TASK STATEMENT: Reproduce the rows verbatim, everything from the very first line down through the line containing "một trong những", with both of those lines included.

*** EXERCISE DATA ***

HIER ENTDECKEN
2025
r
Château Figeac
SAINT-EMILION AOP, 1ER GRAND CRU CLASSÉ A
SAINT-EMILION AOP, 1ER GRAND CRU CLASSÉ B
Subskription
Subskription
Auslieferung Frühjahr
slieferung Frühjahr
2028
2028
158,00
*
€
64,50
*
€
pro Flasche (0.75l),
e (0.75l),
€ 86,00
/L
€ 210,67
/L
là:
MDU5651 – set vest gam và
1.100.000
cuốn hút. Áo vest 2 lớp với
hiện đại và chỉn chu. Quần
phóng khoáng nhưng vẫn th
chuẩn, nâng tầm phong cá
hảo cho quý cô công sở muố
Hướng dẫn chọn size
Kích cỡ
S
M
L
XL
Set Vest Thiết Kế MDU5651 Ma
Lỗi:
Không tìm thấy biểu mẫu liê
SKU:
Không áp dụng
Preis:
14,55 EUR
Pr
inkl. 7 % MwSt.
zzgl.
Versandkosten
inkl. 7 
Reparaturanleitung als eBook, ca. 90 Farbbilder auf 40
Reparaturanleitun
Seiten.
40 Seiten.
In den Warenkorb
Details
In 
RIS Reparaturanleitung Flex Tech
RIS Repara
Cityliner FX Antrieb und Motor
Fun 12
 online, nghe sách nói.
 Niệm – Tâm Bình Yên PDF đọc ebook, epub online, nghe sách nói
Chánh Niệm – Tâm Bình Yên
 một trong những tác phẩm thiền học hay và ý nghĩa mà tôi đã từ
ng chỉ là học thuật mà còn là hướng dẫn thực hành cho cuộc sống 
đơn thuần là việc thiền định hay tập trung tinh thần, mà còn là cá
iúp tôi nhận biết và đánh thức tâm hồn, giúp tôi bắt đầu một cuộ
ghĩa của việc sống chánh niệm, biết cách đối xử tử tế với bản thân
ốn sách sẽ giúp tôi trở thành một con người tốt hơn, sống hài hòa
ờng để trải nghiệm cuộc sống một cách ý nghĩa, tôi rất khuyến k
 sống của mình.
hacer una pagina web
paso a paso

*** End of EXERCISE DATA ***

EXERCISE RESULT:
HIER ENTDECKEN
2025
r
Château Figeac
SAINT-EMILION AOP, 1ER GRAND CRU CLASSÉ A
SAINT-EMILION AOP, 1ER GRAND CRU CLASSÉ B
Subskription
Subskription
Auslieferung Frühjahr
slieferung Frühjahr
2028
2028
158,00
*
€
64,50
*
€
pro Flasche (0.75l),
e (0.75l),
€ 86,00
/L
€ 210,67
/L
là:
MDU5651 – set vest gam và
1.100.000
cuốn hút. Áo vest 2 lớp với
hiện đại và chỉn chu. Quần
phóng khoáng nhưng vẫn th
chuẩn, nâng tầm phong cá
hảo cho quý cô công sở muố
Hướng dẫn chọn size
Kích cỡ
S
M
L
XL
Set Vest Thiết Kế MDU5651 Ma
Lỗi:
Không tìm thấy biểu mẫu liê
SKU:
Không áp dụng
Preis:
14,55 EUR
Pr
inkl. 7 % MwSt.
zzgl.
Versandkosten
inkl. 7 
Reparaturanleitung als eBook, ca. 90 Farbbilder auf 40
Reparaturanleitun
Seiten.
40 Seiten.
In den Warenkorb
Details
In 
RIS Reparaturanleitung Flex Tech
RIS Repara
Cityliner FX Antrieb und Motor
Fun 12
 online, nghe sách nói.
 Niệm – Tâm Bình Yên PDF đọc ebook, epub online, nghe sách nói
Chánh Niệm – Tâm Bình Yên
 một trong những tác phẩm thiền học hay và ý nghĩa mà tôi đã từ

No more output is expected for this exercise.